WHAT TO DO
Apart from the images, every record below must be given again without alteration.

------ DATA PROVIDED ------

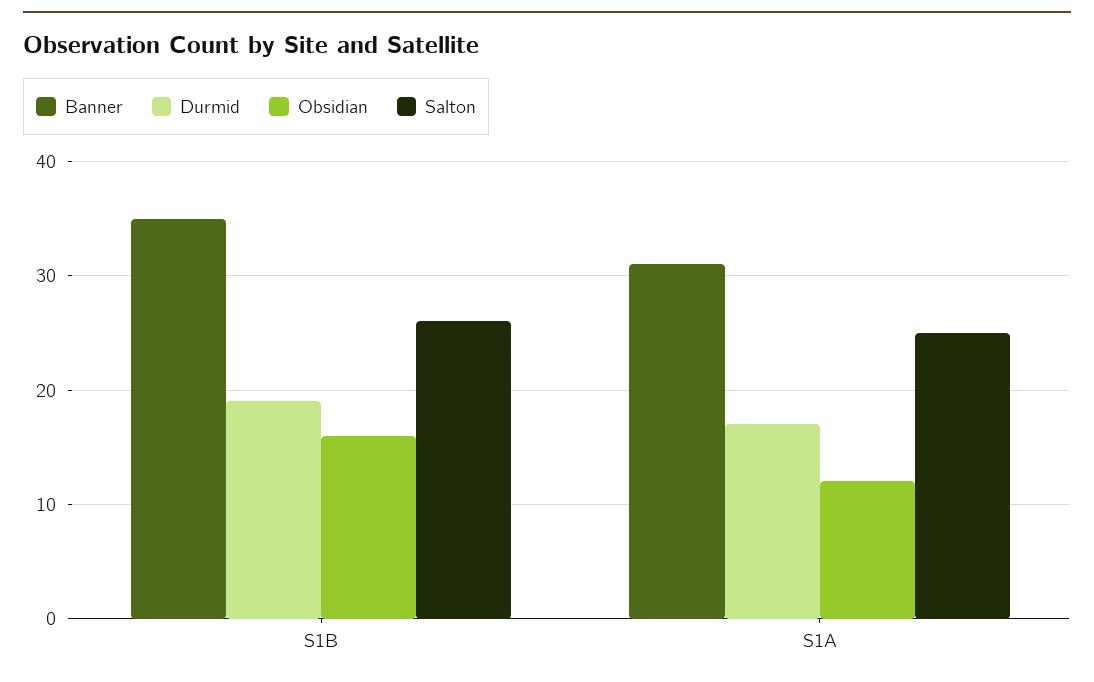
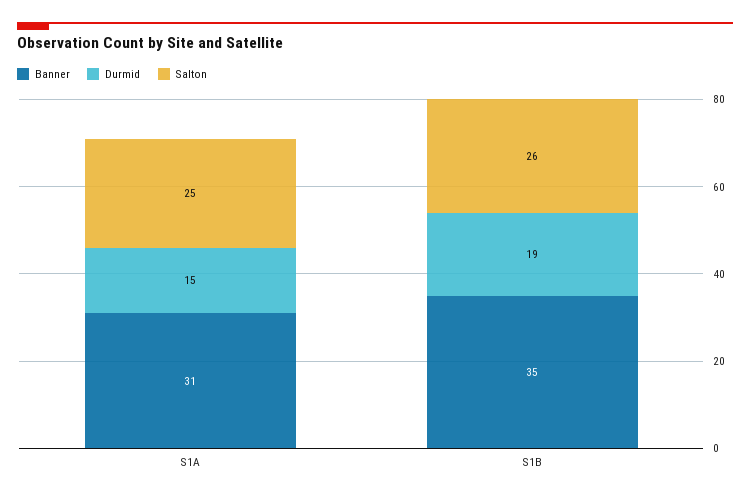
Obsidian, S1B: 16 -> none
Durmid, S1A: 17 -> 15
Obsidian, S1A: 12 -> none

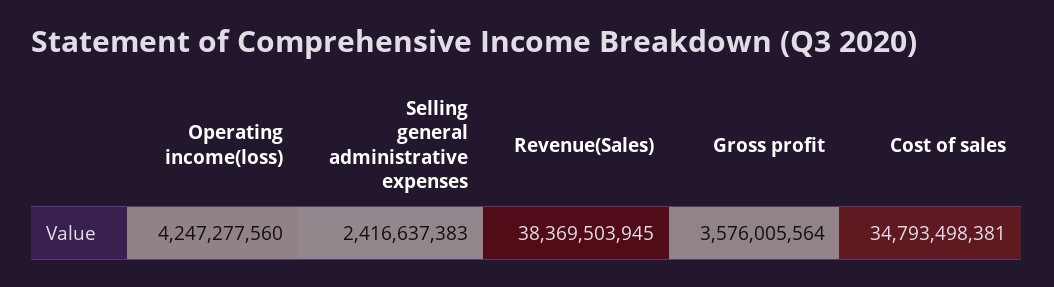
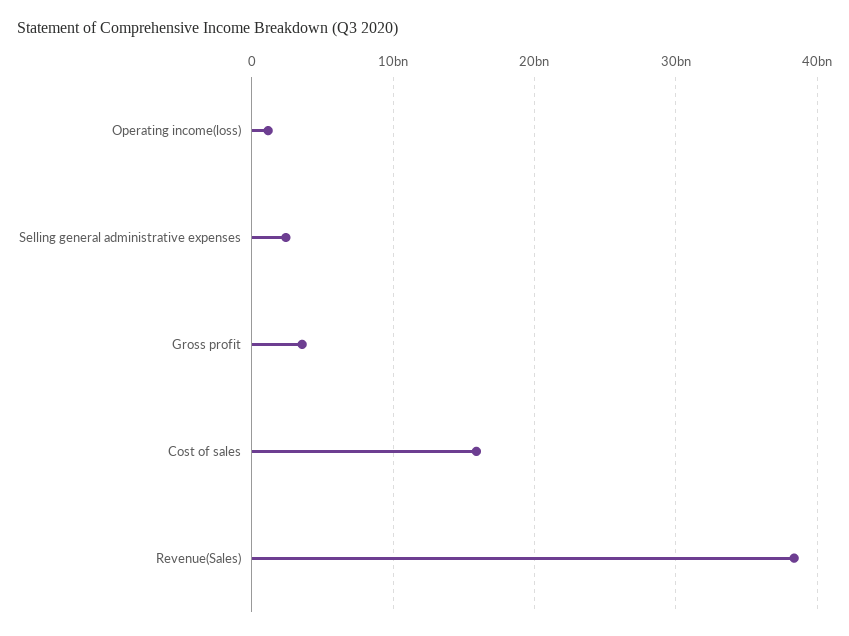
Operating income(loss): 4247277560 -> 1000000000
Cost of sales: 34793498381 -> 16000000000

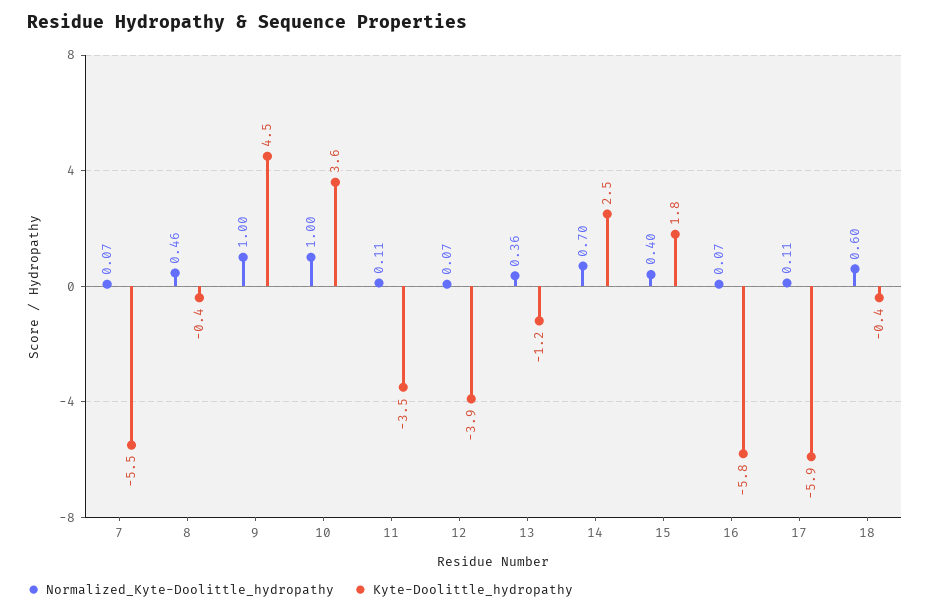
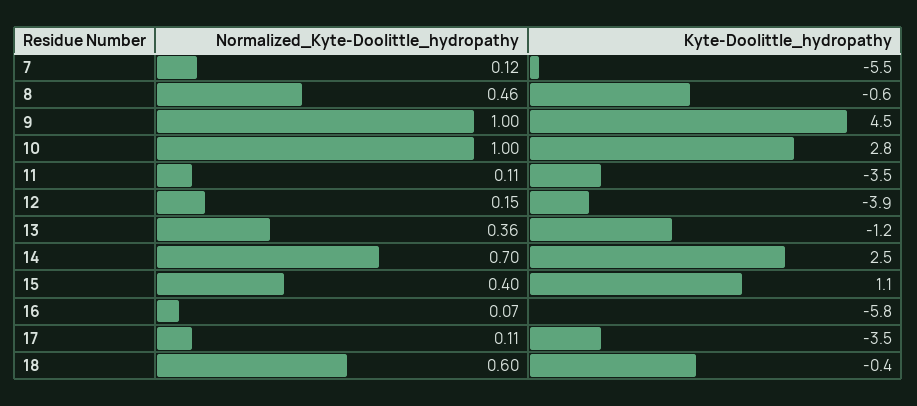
Normalized_Kyte-Doolittle_hydropathy, 7: 0.07 -> 0.12
Kyte-Doolittle_hydropathy, 8: -0.4 -> -0.6
Kyte-Doolittle_hydropathy, 10: 3.6 -> 2.8
Normalized_Kyte-Doolittle_hydropathy, 12: 0.07 -> 0.15
Kyte-Doolittle_hydropathy, 15: 1.8 -> 1.1
Kyte-Doolittle_hydropathy, 17: -5.9 -> -3.5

------

OUTPUT OF THE TASK
Obsidian, S1B: 16 -> none
Durmid, S1A: 17 -> 15
Obsidian, S1A: 12 -> none

Operating income(loss): 4247277560 -> 1000000000
Cost of sales: 34793498381 -> 16000000000

Normalized_Kyte-Doolittle_hydropathy, 7: 0.07 -> 0.12
Kyte-Doolittle_hydropathy, 8: -0.4 -> -0.6
Kyte-Doolittle_hydropathy, 10: 3.6 -> 2.8
Normalized_Kyte-Doolittle_hydropathy, 12: 0.07 -> 0.15
Kyte-Doolittle_hydropathy, 15: 1.8 -> 1.1
Kyte-Doolittle_hydropathy, 17: -5.9 -> -3.5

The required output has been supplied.